## Instructions for the task
Count the lines below that contain the word "from". Give only the number.

## Collected material

───

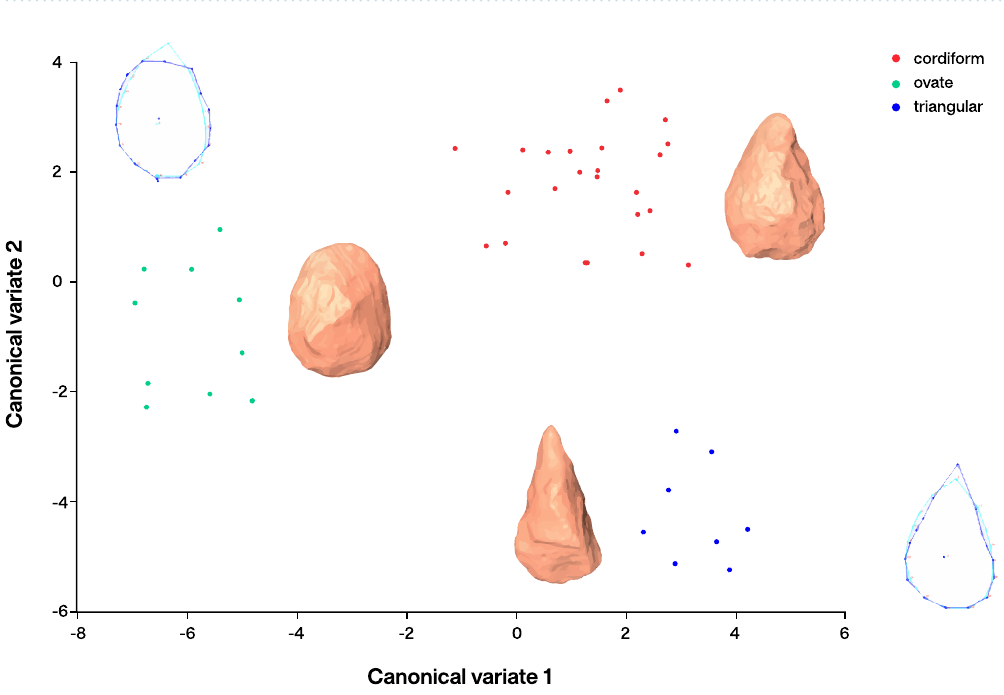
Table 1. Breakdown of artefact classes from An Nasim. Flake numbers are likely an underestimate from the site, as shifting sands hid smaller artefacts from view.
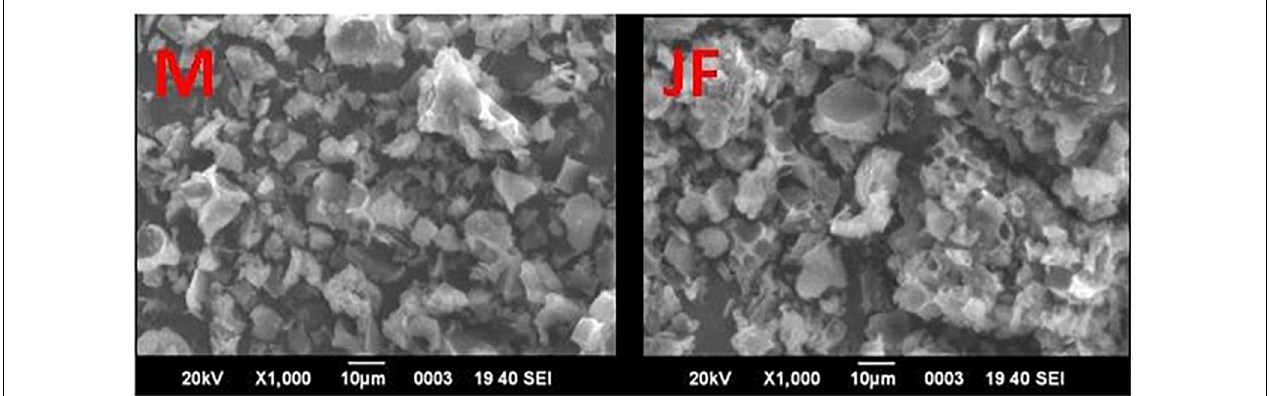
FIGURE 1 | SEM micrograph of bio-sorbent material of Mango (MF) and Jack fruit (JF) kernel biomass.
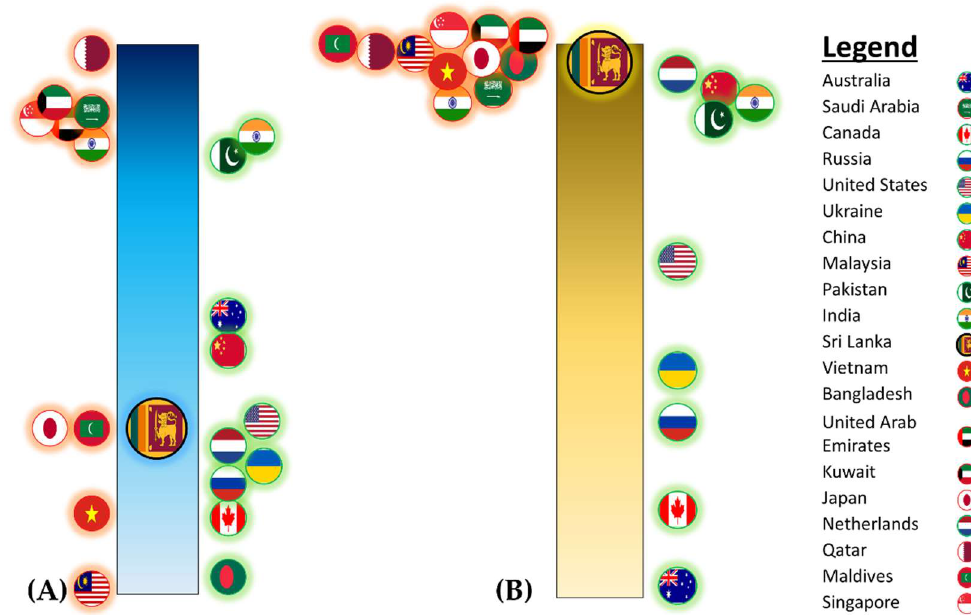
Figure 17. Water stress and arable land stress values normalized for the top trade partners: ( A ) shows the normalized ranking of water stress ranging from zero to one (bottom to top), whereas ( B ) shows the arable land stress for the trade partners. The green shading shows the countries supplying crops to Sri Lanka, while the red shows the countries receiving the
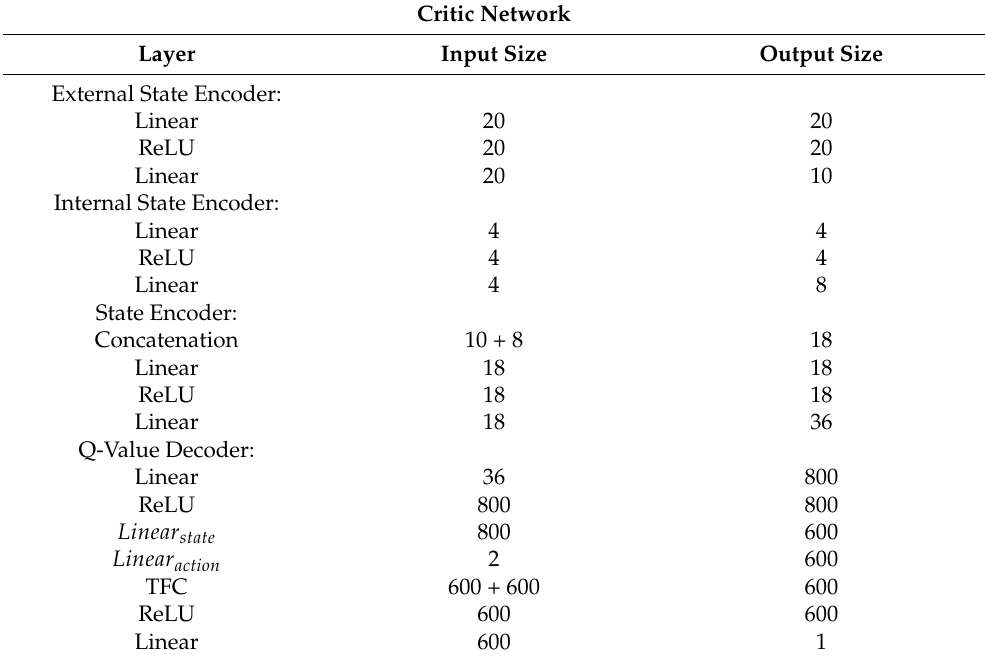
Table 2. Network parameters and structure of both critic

───

## Problem solution
2